I decided to test them. At first I was baffled--what reason does VMware itself have to use openssl? I thought the Mac OS X underneath it would do that. But I realized that the update process probably used an HTTPS connection, and I guess it's possible that VMware uses its own openssl to do that, for some reason.
All tests are on a MacBook Air, running Mavericks OS X 10.9.2.
I started Wireshark sniffing, and then started VMware Fusion.
It checks for updates.
Referring to the image below, I found these interesting facts:
sudo nano /etc/hosts
At the end of the file, I added these lines:
199.188.72.153 ueip.vmware.com
199.188.72.153 softwareupdate.vmware.com
I saved the file.
Then I used this command to clear the DNS cache.

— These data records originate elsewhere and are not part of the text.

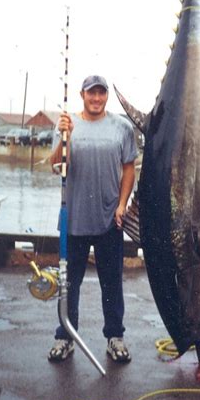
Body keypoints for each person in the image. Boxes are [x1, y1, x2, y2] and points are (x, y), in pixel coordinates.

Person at [48, 74, 138, 363]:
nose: (96, 98)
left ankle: (115, 337)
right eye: (91, 93)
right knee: (68, 284)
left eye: (101, 93)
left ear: (106, 96)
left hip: (110, 220)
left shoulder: (122, 128)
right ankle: (65, 337)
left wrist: (122, 204)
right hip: (73, 220)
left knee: (111, 284)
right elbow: (56, 165)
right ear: (82, 95)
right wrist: (67, 137)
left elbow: (129, 169)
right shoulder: (66, 125)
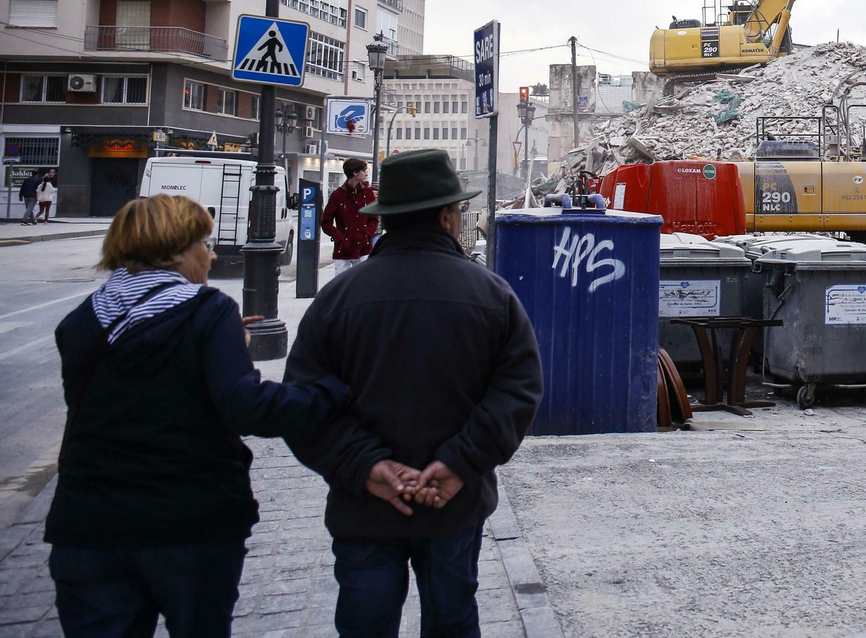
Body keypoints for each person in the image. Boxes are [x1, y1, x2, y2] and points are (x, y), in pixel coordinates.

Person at [46, 194, 350, 638]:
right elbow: (245, 407)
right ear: (175, 250)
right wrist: (330, 390)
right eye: (203, 246)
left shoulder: (81, 321)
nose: (209, 257)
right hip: (187, 520)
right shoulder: (206, 311)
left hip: (88, 525)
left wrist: (217, 352)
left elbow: (119, 397)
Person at [286, 149, 542, 638]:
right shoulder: (490, 295)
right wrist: (458, 464)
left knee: (365, 623)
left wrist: (367, 467)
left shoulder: (338, 299)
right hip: (454, 502)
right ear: (448, 216)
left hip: (365, 505)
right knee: (452, 619)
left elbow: (302, 402)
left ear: (388, 219)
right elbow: (519, 391)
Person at [321, 158, 378, 274]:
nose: (366, 173)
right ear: (355, 173)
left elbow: (374, 219)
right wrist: (340, 238)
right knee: (341, 286)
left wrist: (367, 235)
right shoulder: (338, 195)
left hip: (363, 248)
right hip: (343, 249)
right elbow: (326, 222)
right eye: (364, 170)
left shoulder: (368, 193)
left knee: (364, 283)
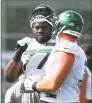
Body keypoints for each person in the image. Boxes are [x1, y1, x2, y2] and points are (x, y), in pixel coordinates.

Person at [22, 10, 87, 103]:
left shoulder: (67, 48)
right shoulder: (76, 49)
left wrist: (33, 85)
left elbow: (53, 85)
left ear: (61, 25)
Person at [4, 4, 57, 103]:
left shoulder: (59, 45)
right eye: (37, 27)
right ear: (32, 28)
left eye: (44, 27)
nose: (40, 30)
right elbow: (9, 78)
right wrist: (18, 53)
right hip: (29, 95)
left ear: (51, 28)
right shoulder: (26, 44)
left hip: (52, 94)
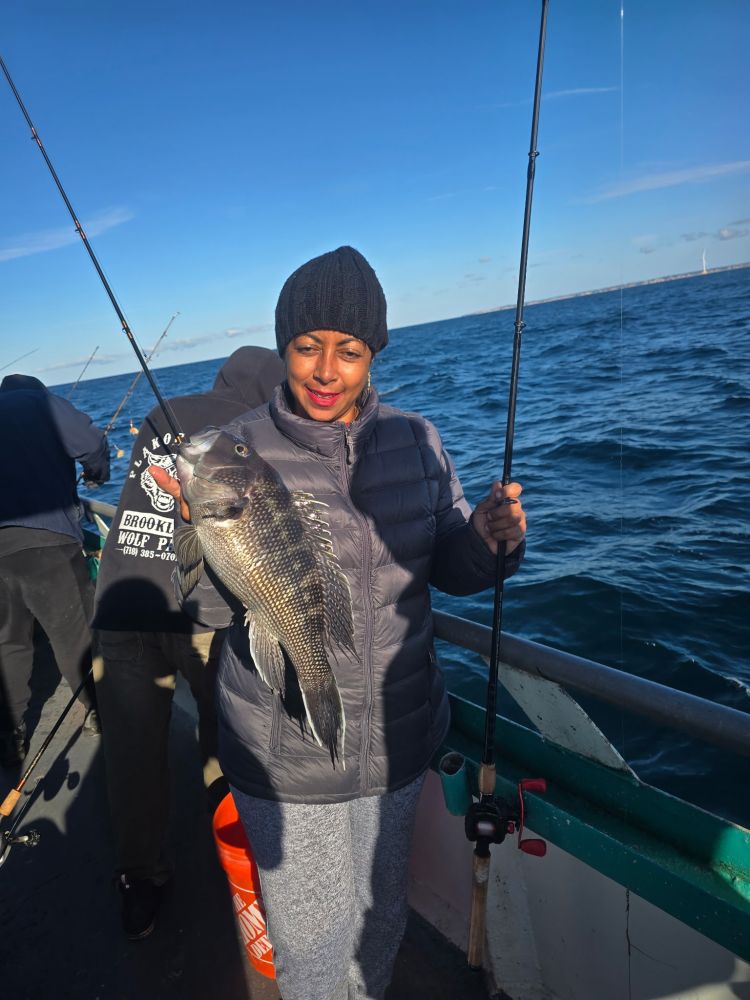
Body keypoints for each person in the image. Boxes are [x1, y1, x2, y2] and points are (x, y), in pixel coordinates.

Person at [151, 247, 526, 1000]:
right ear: (284, 349)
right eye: (306, 347)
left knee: (381, 916)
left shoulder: (419, 442)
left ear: (372, 354)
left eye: (348, 351)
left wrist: (486, 545)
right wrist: (200, 533)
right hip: (284, 753)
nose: (326, 370)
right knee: (314, 952)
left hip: (399, 738)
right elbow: (215, 610)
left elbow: (445, 566)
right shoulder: (242, 450)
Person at [92, 346, 284, 940]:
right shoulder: (251, 434)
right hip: (196, 615)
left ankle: (139, 883)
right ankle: (239, 863)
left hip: (122, 601)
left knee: (131, 752)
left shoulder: (165, 410)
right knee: (224, 739)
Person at [0, 373, 110, 767]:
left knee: (8, 645)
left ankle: (11, 738)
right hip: (50, 544)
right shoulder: (42, 403)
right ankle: (101, 711)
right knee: (74, 638)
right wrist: (98, 473)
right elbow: (92, 444)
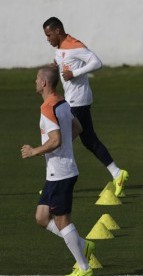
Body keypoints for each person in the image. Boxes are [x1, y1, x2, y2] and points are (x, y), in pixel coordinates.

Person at [42, 17, 128, 197]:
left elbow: (97, 62)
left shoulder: (75, 45)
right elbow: (63, 61)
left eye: (49, 35)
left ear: (58, 31)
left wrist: (75, 73)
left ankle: (54, 185)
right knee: (89, 140)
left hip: (77, 101)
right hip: (74, 99)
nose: (48, 39)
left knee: (59, 141)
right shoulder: (60, 48)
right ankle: (117, 173)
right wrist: (56, 66)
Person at [21, 66, 94, 276]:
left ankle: (84, 268)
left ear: (44, 83)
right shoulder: (62, 103)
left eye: (36, 79)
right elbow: (78, 128)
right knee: (42, 217)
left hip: (61, 173)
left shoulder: (47, 108)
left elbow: (55, 140)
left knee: (62, 221)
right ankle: (83, 245)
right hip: (57, 172)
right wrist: (62, 147)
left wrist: (34, 151)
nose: (34, 82)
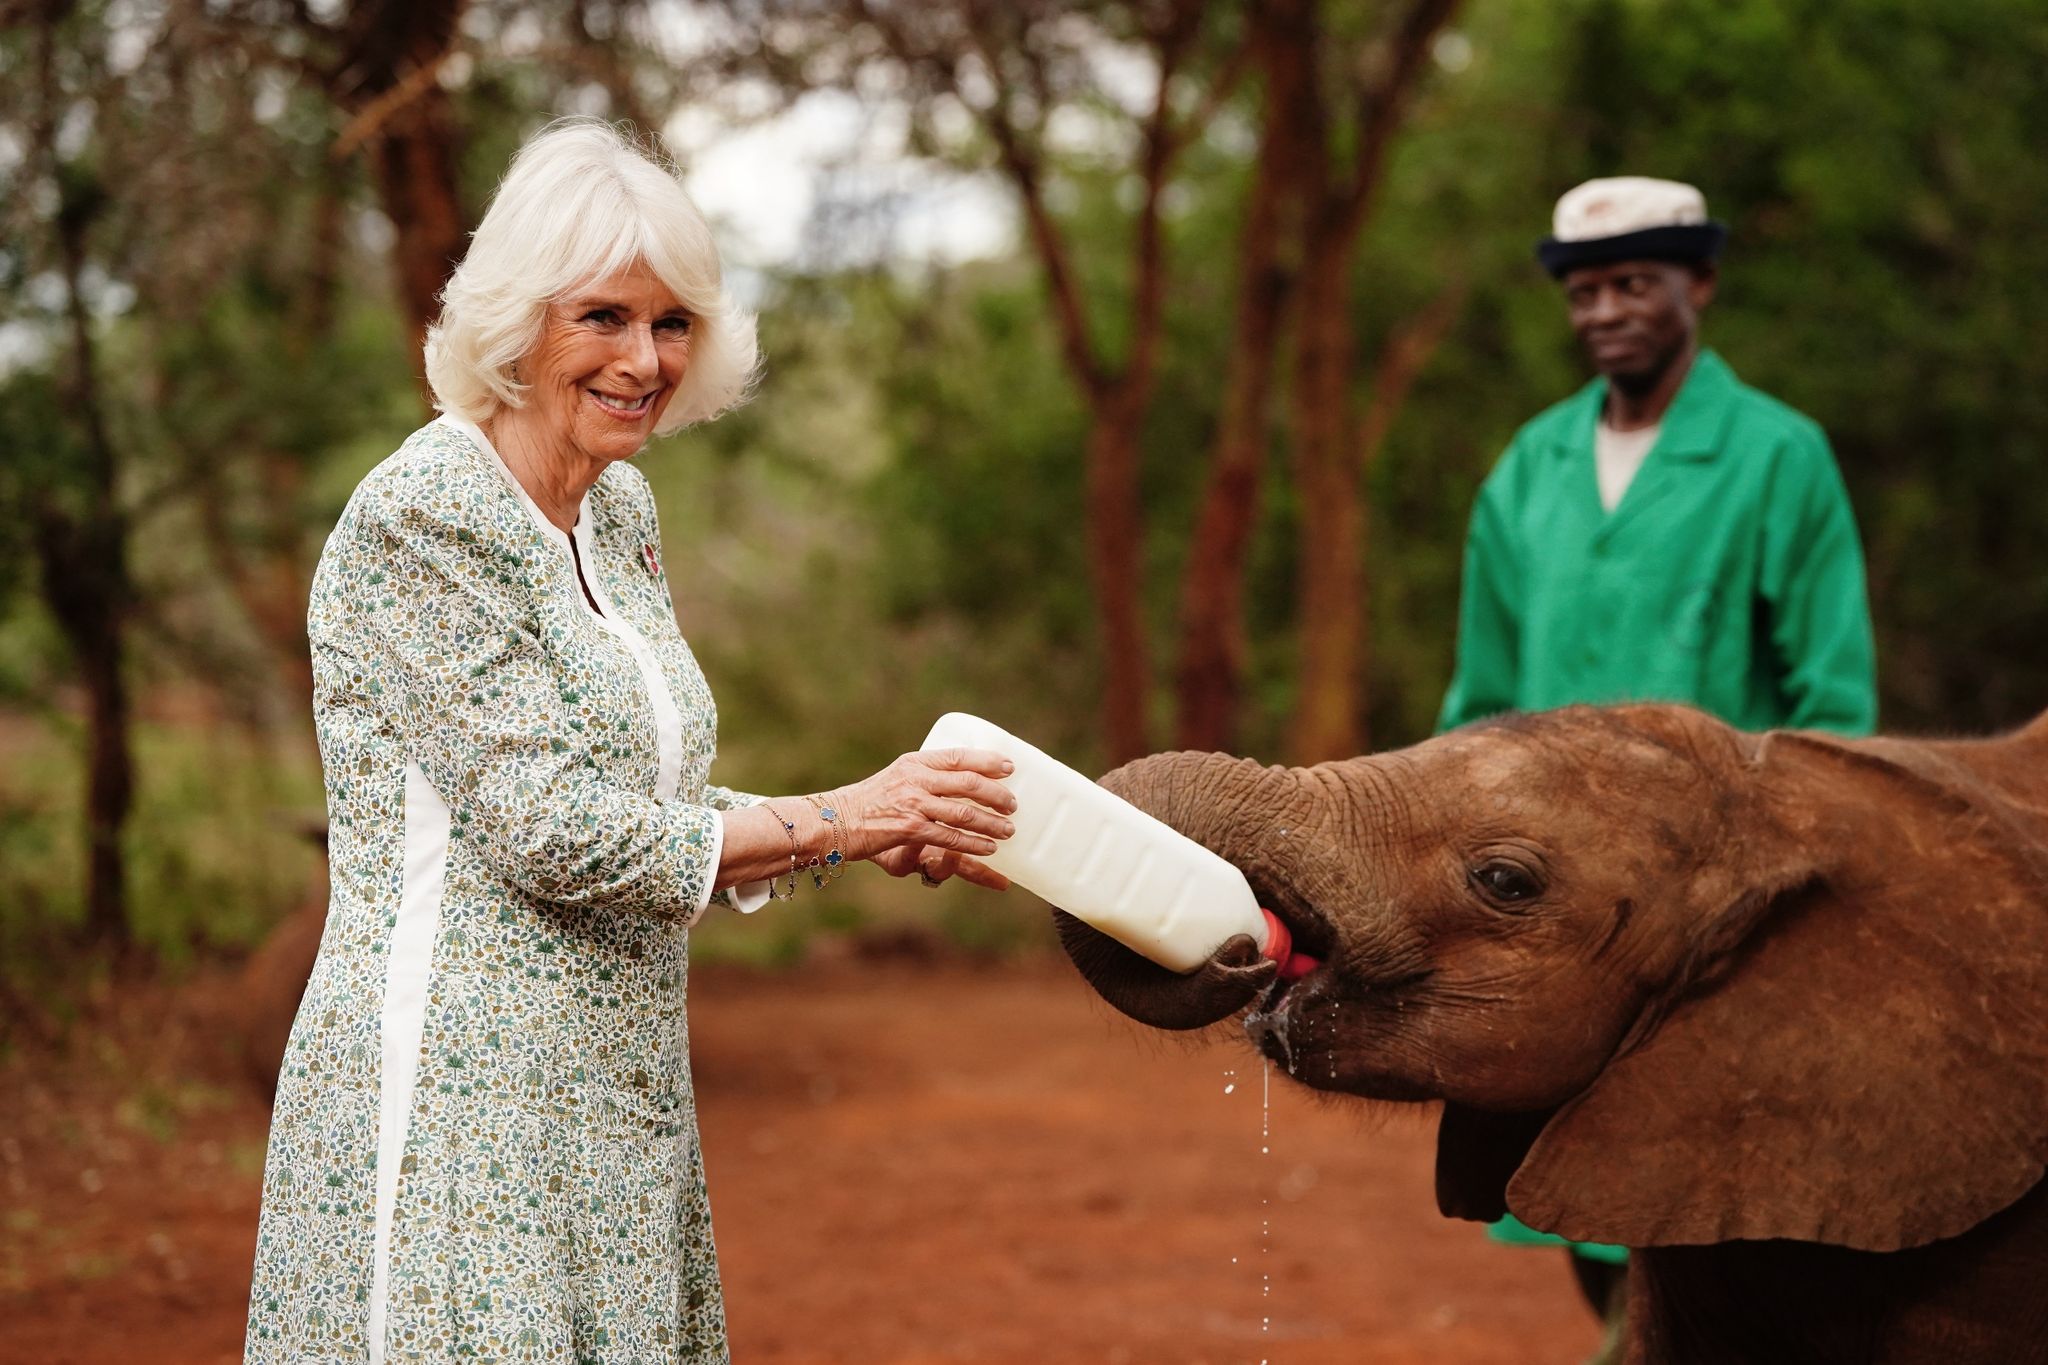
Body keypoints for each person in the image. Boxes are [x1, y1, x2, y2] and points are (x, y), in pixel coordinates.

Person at [243, 119, 1015, 1365]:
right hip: (459, 1108)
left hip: (616, 1089)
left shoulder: (616, 509)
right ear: (514, 320)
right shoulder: (423, 514)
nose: (643, 359)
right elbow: (553, 830)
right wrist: (845, 818)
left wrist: (873, 827)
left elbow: (649, 797)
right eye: (600, 317)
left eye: (670, 324)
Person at [1436, 177, 1878, 1354]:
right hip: (1554, 914)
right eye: (1585, 290)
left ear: (1699, 285)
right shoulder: (1529, 467)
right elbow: (1478, 704)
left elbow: (1833, 702)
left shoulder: (1778, 456)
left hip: (1712, 912)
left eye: (1635, 282)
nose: (1606, 310)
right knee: (1578, 1189)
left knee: (1711, 1199)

sudo killall -HUP mDNSResponder
I restarted Wireshark sniffing, and then
restarted VMware Fusion.
As shown below, VMware now connects to my malicious server, and the server sends a heartbeat request in packet 171, but VMware never responds with a heartbeat.
I also tried redirecting "softwareupdate.vmware.com" with the same result: it now connects to my server, gets a malicious heartbeat request, but does not respond.
I tried it a few times, checking both connections, and it never responds to the heartbeat.
But the same thing happens: heartbeat requests remain unanswered:
I must be missing some other way to attack it, because VMware says it's vulnerable.